Written exercise: Print the lines of the rows below exactly, from the line with "family: Aspleniaceae" up to and including the line with "order: Fagales".

Data shown:
☆ ☆ ☆

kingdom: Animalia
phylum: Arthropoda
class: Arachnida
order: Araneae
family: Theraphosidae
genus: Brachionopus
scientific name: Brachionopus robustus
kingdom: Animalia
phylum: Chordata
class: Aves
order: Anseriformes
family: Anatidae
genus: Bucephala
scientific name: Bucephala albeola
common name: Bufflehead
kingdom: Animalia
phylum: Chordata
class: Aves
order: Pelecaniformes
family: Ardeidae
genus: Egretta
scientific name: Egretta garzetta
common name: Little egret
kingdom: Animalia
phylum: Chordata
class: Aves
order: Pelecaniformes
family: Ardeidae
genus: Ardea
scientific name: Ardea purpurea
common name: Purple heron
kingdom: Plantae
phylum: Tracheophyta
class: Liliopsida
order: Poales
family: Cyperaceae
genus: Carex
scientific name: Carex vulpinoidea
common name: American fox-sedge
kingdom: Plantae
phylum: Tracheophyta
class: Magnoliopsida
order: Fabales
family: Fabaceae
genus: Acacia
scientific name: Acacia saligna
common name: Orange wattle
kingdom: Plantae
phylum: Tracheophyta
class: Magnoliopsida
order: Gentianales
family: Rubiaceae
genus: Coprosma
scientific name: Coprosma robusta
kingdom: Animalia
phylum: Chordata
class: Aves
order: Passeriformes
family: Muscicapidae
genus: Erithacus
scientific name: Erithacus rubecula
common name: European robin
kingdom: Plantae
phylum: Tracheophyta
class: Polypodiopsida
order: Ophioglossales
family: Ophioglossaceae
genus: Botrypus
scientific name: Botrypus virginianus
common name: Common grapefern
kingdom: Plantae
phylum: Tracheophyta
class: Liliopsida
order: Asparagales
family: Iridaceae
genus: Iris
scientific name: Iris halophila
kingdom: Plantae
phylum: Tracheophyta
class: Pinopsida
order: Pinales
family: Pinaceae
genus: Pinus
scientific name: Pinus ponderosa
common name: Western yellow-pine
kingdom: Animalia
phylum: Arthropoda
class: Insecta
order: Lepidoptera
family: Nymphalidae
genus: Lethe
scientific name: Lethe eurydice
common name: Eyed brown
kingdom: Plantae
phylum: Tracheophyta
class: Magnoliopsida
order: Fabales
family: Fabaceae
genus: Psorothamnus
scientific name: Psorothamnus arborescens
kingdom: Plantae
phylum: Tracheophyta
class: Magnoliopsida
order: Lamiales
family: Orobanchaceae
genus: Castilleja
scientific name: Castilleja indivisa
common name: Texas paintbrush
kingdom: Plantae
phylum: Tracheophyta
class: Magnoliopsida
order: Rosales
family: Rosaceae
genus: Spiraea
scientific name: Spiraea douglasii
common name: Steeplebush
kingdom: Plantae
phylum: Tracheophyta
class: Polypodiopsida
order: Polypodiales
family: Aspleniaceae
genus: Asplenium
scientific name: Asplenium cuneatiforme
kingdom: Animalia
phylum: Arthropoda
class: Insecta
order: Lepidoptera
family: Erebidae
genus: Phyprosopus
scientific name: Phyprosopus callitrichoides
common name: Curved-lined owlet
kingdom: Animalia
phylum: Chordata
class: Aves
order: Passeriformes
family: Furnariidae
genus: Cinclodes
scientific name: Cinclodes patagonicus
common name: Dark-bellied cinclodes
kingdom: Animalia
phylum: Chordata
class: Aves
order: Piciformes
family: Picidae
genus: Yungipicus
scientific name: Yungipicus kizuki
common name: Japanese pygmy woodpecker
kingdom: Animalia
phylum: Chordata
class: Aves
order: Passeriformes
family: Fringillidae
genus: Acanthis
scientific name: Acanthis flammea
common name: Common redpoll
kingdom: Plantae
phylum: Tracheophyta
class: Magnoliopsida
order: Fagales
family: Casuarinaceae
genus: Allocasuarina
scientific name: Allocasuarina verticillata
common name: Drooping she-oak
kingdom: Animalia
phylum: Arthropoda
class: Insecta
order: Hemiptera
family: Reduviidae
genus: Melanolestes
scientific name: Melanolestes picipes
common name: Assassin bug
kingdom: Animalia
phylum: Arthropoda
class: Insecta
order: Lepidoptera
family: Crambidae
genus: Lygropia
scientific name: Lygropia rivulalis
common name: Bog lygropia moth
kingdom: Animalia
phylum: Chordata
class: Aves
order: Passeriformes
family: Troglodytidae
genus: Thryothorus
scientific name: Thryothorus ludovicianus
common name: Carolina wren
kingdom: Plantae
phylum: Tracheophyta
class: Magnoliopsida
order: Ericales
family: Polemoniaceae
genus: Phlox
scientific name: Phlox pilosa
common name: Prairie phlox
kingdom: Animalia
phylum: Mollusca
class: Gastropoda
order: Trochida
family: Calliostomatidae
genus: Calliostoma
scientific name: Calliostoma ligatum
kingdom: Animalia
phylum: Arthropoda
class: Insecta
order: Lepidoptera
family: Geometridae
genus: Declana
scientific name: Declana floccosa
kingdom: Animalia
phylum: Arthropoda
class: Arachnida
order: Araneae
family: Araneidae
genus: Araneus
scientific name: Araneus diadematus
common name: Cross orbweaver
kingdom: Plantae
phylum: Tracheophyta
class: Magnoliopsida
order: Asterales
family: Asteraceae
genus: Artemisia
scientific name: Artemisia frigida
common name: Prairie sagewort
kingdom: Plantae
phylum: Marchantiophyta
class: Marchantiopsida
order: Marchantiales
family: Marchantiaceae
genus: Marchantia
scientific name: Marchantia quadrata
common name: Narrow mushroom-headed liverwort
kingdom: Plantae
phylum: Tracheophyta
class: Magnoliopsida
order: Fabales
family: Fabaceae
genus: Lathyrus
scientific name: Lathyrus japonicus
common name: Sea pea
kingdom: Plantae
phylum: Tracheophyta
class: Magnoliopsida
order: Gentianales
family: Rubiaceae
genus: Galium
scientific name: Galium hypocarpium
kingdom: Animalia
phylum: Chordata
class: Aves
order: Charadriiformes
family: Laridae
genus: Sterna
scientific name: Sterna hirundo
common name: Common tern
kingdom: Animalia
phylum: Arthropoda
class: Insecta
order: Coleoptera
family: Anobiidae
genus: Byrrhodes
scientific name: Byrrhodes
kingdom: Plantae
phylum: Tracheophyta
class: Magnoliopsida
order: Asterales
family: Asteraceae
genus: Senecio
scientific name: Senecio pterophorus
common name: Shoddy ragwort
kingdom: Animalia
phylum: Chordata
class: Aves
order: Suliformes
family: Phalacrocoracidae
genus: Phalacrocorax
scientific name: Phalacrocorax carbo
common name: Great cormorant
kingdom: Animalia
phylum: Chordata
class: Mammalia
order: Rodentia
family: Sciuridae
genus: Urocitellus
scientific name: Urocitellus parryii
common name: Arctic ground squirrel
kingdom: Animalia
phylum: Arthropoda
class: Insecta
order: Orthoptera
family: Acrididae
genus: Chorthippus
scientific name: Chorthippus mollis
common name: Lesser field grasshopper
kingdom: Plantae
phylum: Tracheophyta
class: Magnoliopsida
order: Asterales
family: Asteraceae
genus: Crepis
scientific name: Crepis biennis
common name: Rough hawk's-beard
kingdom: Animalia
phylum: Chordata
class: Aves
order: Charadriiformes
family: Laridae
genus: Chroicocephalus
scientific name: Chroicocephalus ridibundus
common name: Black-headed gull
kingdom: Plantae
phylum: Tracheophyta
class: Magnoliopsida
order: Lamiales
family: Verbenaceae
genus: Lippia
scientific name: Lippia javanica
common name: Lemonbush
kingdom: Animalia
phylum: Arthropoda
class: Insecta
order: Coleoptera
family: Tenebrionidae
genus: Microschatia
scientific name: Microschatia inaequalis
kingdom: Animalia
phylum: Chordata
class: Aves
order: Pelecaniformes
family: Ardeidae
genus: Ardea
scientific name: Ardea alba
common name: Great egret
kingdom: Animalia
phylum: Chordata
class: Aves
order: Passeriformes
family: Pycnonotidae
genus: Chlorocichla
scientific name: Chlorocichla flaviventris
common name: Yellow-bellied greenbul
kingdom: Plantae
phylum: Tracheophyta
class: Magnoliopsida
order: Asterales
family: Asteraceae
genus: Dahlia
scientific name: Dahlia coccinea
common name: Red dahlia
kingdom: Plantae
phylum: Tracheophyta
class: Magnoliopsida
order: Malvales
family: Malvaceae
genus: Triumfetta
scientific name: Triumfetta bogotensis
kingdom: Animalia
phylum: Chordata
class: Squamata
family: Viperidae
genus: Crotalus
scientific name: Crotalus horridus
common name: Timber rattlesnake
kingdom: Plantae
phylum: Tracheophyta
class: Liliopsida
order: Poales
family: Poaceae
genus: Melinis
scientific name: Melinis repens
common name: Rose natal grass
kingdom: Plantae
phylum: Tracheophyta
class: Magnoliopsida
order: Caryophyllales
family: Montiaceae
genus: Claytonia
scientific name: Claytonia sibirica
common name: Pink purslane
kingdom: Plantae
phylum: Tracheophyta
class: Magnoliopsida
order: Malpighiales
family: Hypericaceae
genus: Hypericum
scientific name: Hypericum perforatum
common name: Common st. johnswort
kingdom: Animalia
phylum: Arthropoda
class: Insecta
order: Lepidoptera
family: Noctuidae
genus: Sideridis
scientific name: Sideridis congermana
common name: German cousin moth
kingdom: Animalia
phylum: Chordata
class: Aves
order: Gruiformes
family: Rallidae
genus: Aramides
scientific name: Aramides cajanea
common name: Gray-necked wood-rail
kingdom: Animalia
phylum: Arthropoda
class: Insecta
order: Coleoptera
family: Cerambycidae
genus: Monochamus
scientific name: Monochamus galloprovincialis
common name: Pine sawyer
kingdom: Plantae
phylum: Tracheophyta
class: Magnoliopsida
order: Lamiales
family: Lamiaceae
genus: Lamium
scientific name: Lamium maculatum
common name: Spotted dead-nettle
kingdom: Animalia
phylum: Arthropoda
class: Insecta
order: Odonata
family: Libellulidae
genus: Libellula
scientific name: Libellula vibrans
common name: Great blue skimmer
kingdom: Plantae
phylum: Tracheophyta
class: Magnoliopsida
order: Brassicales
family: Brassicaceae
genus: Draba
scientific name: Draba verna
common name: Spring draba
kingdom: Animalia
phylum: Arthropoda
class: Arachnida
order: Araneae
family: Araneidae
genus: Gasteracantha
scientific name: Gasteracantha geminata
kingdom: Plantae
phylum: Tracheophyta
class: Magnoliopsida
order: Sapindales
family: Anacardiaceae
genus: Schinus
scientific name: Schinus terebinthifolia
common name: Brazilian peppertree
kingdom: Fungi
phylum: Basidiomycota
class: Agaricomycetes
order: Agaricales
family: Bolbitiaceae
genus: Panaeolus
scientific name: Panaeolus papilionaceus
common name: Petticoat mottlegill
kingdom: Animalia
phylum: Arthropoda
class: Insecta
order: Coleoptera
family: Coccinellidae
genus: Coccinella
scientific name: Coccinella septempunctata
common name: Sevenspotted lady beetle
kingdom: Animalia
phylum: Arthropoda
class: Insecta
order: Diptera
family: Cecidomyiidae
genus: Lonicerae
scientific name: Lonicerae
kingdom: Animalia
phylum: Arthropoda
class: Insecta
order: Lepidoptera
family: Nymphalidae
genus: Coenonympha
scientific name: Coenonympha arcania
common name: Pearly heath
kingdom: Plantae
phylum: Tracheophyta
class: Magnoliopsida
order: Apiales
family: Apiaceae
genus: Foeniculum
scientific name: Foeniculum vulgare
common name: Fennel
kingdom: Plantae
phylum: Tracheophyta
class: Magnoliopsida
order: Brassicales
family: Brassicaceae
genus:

☆ ☆ ☆

Answer for this exercise:
family: Aspleniaceae
genus: Asplenium
scientific name: Asplenium cuneatiforme
kingdom: Animalia
phylum: Arthropoda
class: Insecta
order: Lepidoptera
family: Erebidae
genus: Phyprosopus
scientific name: Phyprosopus callitrichoides
common name: Curved-lined owlet
kingdom: Animalia
phylum: Chordata
class: Aves
order: Passeriformes
family: Furnariidae
genus: Cinclodes
scientific name: Cinclodes patagonicus
common name: Dark-bellied cinclodes
kingdom: Animalia
phylum: Chordata
class: Aves
order: Piciformes
family: Picidae
genus: Yungipicus
scientific name: Yungipicus kizuki
common name: Japanese pygmy woodpecker
kingdom: Animalia
phylum: Chordata
class: Aves
order: Passeriformes
family: Fringillidae
genus: Acanthis
scientific name: Acanthis flammea
common name: Common redpoll
kingdom: Plantae
phylum: Tracheophyta
class: Magnoliopsida
order: Fagales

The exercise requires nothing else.